• **Data extract**
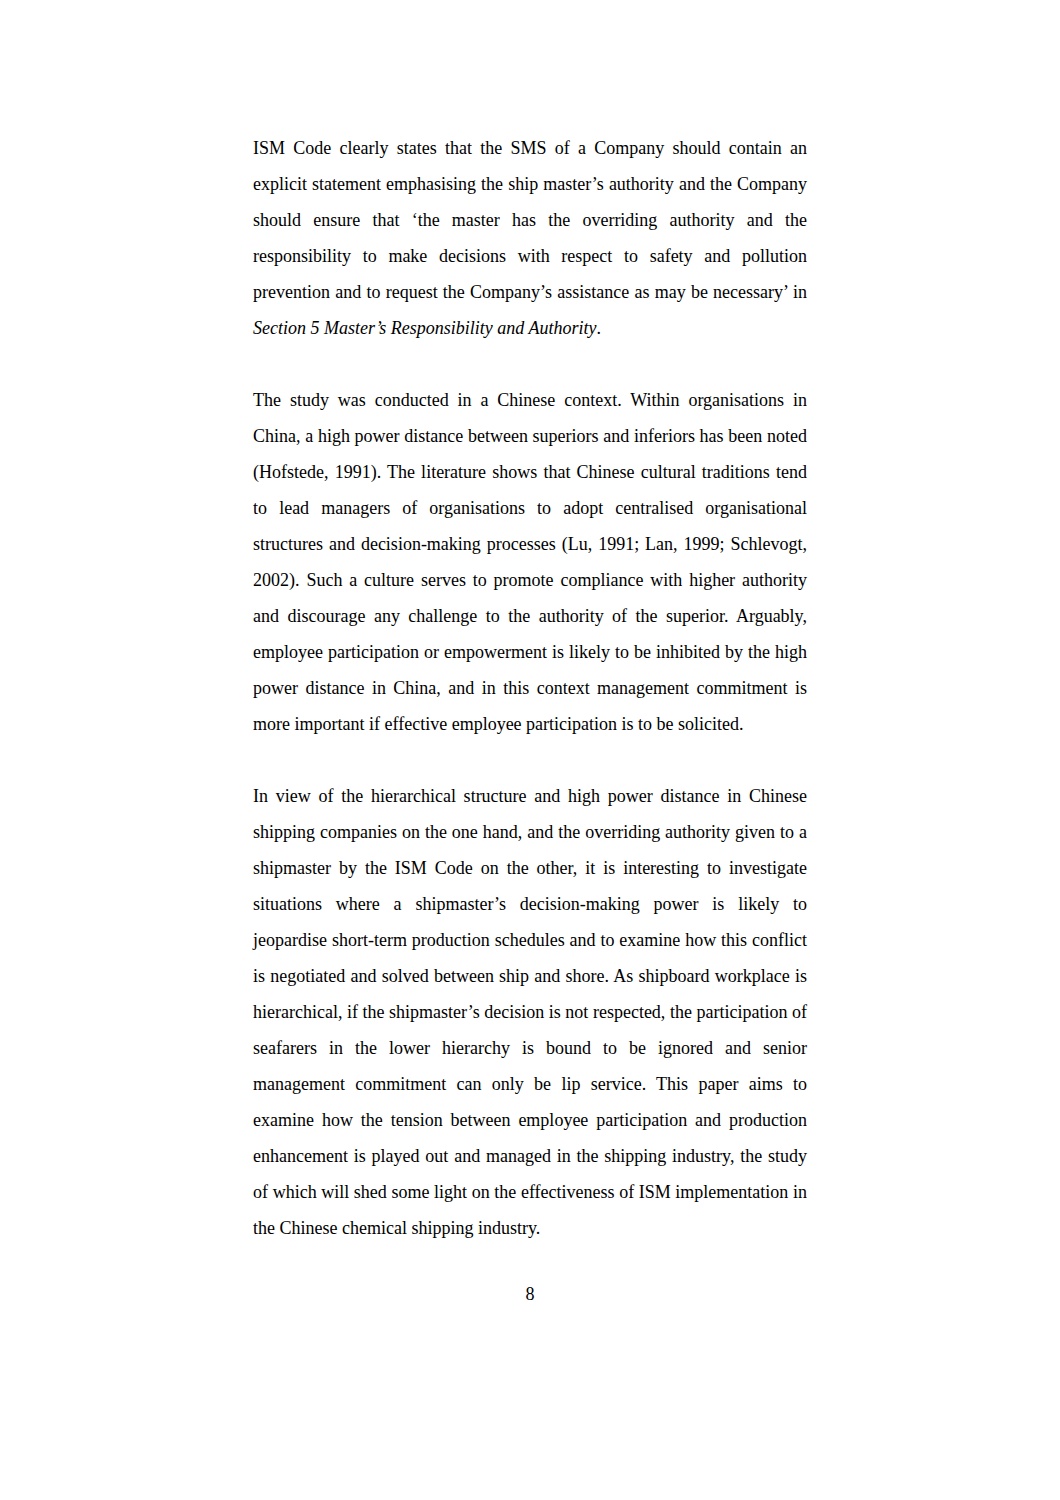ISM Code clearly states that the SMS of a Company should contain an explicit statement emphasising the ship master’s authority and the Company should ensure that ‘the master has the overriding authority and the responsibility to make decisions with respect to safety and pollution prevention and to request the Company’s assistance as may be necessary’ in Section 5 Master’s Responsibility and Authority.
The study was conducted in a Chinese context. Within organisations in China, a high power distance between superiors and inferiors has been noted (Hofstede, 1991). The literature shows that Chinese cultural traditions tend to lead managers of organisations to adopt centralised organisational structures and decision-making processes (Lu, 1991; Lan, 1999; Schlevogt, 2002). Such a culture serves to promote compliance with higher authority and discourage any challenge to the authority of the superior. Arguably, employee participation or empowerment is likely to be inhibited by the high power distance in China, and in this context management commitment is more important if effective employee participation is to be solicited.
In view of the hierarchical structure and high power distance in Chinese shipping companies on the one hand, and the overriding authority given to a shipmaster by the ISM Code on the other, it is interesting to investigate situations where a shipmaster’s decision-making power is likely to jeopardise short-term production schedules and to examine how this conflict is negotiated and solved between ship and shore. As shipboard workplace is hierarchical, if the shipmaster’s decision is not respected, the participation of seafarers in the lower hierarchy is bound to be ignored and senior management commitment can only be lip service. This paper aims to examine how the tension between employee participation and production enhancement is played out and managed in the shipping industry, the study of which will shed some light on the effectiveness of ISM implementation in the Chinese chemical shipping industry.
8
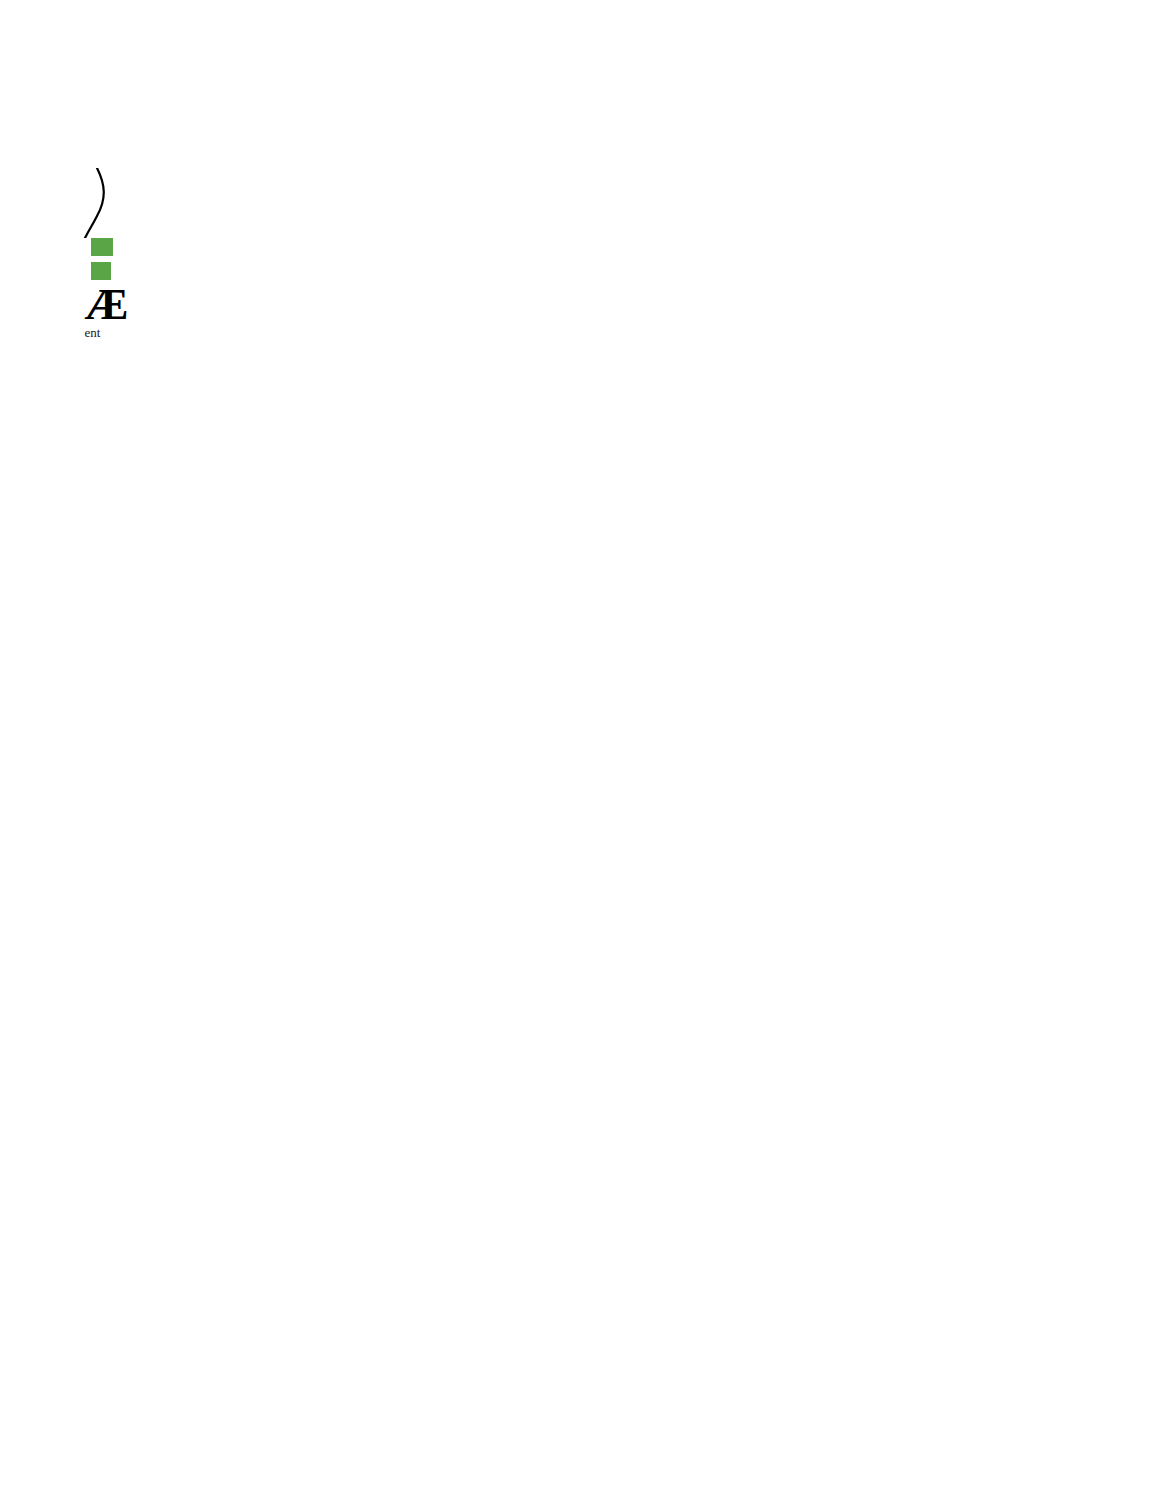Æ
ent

• **Assigned task**
Every record above must be copied exactly; none of the pictures belong in the copy.

• **Answer below**
ISM Code clearly states that the SMS of a Company should contain an explicit statement emphasising the ship master’s authority and the Company should ensure that ‘the master has the overriding authority and the responsibility to make decisions with respect to safety and pollution prevention and to request the Company’s assistance as may be necessary’ in Section 5 Master’s Responsibility and Authority.
The study was conducted in a Chinese context. Within organisations in China, a high power distance between superiors and inferiors has been noted (Hofstede, 1991). The literature shows that Chinese cultural traditions tend to lead managers of organisations to adopt centralised organisational structures and decision-making processes (Lu, 1991; Lan, 1999; Schlevogt, 2002). Such a culture serves to promote compliance with higher authority and discourage any challenge to the authority of the superior. Arguably, employee participation or empowerment is likely to be inhibited by the high power distance in China, and in this context management commitment is more important if effective employee participation is to be solicited.
In view of the hierarchical structure and high power distance in Chinese shipping companies on the one hand, and the overriding authority given to a shipmaster by the ISM Code on the other, it is interesting to investigate situations where a shipmaster’s decision-making power is likely to jeopardise short-term production schedules and to examine how this conflict is negotiated and solved between ship and shore. As shipboard workplace is hierarchical, if the shipmaster’s decision is not respected, the participation of seafarers in the lower hierarchy is bound to be ignored and senior management commitment can only be lip service. This paper aims to examine how the tension between employee participation and production enhancement is played out and managed in the shipping industry, the study of which will shed some light on the effectiveness of ISM implementation in the Chinese chemical shipping industry.
8
Æ
ent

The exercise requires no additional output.